Assigned task
Reproduce every line from the beginning of the entries down to and including the line that contains "paper by Daniel".

Dataset entries below:

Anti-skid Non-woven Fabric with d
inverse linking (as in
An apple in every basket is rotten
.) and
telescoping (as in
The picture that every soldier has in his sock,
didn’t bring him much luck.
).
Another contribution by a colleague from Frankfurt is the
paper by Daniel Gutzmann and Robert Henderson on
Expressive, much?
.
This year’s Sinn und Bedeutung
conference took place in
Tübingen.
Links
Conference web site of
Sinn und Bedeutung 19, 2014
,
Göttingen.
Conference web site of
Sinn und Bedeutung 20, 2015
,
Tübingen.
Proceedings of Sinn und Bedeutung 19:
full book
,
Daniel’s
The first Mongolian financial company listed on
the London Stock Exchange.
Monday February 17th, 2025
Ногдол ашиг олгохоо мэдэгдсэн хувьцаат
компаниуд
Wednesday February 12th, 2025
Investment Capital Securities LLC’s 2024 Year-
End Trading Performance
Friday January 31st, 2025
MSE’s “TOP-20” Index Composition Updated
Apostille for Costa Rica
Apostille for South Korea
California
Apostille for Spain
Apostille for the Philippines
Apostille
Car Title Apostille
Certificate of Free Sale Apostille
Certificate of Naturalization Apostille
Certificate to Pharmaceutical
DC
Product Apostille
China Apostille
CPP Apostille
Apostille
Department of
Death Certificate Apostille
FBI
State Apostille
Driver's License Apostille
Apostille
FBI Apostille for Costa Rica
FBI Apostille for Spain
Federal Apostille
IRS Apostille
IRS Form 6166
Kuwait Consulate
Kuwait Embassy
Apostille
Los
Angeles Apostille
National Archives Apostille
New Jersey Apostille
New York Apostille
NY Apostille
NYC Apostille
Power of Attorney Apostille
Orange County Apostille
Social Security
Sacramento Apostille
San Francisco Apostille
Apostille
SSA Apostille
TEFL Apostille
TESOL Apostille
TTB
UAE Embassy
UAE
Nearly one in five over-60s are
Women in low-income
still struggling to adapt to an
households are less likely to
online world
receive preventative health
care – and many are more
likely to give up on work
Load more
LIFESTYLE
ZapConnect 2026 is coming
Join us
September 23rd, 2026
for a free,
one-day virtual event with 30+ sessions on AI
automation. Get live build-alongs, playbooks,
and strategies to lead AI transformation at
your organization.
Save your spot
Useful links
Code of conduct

End of Dataset entries.

Reply to the exercise
Anti-skid Non-woven Fabric with d
inverse linking (as in
An apple in every basket is rotten
.) and
telescoping (as in
The picture that every soldier has in his sock,
didn’t bring him much luck.
).
Another contribution by a colleague from Frankfurt is the
paper by Daniel Gutzmann and Robert Henderson on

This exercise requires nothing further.